Fifi: That's that irritating "Ha-Ha, I win" laugh!

Lexi: Look!

(Cut to a huge cloud of smoke clearing, revealing a huge castle surrounded by lava.)

Lexi: This is is, guys...

Sabrina: You sure she's...

Lexi: MONTANA'S IN THE WINDOW FOR F*** SAKE!

(Zoom in inside the castle to reveal Montana Max on the phone.)

Montana: WHAT DO YOU MEAN YOU'RE NOT GIVING UP YOUR WEAPONS?! DO YOU KNOW WHO YOU'RE DEALING WITH?! (He then hits a nearby button.)

(Zoom back outside to reveal some missiles emerging, and departing, followed by some booming noises, while the camera shakes. Cut to Montana laughing maniacally.)

Serenity: Remember... Where there's smoke...

Fifi: There's fire...

Serenity: And there's a bridge right over the lava, so we don't need to worry about that!

(Fade to black.)

Finale:

(Cut to the whole gang, including Pandora and her friends racing out of the castle, just as it explodes. When the dust clears, the landscape is peaceful, as a blonde wig slowly descends onto the ground. Pandora observes.)

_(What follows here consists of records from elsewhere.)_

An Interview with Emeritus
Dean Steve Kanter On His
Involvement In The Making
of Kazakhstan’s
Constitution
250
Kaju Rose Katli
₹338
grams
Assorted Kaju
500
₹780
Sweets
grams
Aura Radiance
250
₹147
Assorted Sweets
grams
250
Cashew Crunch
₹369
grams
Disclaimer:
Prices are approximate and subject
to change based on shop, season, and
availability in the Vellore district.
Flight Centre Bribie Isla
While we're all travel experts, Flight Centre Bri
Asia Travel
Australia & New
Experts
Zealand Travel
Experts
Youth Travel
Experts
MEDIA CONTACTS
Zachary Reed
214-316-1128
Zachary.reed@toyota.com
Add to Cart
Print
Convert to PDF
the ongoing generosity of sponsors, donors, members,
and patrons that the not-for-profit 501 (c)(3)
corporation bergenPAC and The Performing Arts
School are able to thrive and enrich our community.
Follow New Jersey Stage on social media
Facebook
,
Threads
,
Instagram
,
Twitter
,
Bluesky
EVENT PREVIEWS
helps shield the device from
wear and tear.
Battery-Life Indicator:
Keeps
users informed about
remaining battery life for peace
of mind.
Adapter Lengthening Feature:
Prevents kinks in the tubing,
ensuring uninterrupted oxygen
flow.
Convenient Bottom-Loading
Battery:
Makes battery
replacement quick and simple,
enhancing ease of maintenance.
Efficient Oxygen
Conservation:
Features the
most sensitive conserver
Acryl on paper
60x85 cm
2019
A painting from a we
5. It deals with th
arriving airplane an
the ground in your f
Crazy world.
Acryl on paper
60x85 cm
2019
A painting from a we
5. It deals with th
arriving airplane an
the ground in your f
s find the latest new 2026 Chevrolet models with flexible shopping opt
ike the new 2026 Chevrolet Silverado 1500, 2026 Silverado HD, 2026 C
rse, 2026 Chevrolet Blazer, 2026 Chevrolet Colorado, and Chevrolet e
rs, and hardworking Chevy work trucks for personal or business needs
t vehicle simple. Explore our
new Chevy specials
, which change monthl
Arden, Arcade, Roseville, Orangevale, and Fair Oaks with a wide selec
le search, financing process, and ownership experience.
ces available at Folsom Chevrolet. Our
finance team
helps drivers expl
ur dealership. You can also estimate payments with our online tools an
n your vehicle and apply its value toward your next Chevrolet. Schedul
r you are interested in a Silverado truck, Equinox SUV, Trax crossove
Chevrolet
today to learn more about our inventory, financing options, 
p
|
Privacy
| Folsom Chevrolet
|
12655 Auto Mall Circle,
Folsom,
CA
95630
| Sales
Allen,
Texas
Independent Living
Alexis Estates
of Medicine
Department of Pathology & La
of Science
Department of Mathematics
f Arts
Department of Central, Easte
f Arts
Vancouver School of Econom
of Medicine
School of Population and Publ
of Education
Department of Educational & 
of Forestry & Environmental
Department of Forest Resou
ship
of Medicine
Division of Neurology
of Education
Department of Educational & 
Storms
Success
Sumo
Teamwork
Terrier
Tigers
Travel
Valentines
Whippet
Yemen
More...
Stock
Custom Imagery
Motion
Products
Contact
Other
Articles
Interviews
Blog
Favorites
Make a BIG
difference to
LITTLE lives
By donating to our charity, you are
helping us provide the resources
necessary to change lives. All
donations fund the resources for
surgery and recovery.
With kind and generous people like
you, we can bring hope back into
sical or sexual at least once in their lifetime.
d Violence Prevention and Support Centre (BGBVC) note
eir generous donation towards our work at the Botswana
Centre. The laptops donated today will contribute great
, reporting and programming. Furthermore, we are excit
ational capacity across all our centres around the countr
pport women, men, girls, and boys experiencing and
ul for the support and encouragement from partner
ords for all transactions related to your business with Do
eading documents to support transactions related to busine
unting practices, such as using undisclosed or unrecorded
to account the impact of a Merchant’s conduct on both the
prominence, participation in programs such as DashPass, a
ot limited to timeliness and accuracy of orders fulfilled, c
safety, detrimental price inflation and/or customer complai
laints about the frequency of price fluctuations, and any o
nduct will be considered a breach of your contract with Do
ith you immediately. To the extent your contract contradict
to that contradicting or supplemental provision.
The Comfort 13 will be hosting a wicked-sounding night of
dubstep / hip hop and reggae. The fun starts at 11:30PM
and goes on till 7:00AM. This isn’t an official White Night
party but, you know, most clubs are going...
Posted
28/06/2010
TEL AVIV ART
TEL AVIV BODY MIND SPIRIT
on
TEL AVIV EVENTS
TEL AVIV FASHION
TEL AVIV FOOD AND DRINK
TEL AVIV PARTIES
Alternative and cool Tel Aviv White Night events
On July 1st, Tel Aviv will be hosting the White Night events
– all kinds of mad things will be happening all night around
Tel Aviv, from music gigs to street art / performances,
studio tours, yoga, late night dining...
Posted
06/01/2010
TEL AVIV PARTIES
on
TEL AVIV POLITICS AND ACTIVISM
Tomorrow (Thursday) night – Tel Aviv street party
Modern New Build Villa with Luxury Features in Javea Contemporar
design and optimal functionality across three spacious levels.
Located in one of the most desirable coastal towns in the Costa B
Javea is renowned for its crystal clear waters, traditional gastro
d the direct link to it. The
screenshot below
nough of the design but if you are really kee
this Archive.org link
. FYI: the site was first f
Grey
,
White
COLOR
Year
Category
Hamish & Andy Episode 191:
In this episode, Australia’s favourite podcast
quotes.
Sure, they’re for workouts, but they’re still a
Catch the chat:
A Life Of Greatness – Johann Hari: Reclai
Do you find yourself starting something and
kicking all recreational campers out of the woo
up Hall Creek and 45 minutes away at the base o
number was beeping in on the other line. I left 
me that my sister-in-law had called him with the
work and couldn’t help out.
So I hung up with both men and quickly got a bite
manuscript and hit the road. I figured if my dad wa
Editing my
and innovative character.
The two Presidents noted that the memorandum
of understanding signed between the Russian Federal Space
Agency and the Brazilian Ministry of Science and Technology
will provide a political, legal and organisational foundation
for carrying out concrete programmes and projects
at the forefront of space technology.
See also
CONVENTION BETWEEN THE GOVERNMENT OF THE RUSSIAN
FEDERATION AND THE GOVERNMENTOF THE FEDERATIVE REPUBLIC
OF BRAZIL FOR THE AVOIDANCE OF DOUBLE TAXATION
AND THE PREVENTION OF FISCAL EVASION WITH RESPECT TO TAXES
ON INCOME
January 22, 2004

Pandora: Thanks to you all, I can safely sleep with my friends every so often, free from the grasp of inexperienced candidates...

(She kisses Serenity.)

Serenity: Hohoho!

(She kisses Fifi.)

FIfi: Ahhh...

(She kisses Lexi.)

GOD KNOWS HOW MANY MORE KISSES LATER...

Pandora: (Facing the camera.) And my thanks to you too...

(Cut to everyone heading off into the sunset.)

Everyone: You're the best player ever! Unless you didn't follow any of the hints we hammered in, in which case, you're the WORST player ever!

(Fade to black.)

THE END.

All characters belong to their respective owners! The following is used for satirical, and non-profit purposes only! Enjoy the cheesiness and subliminal messages!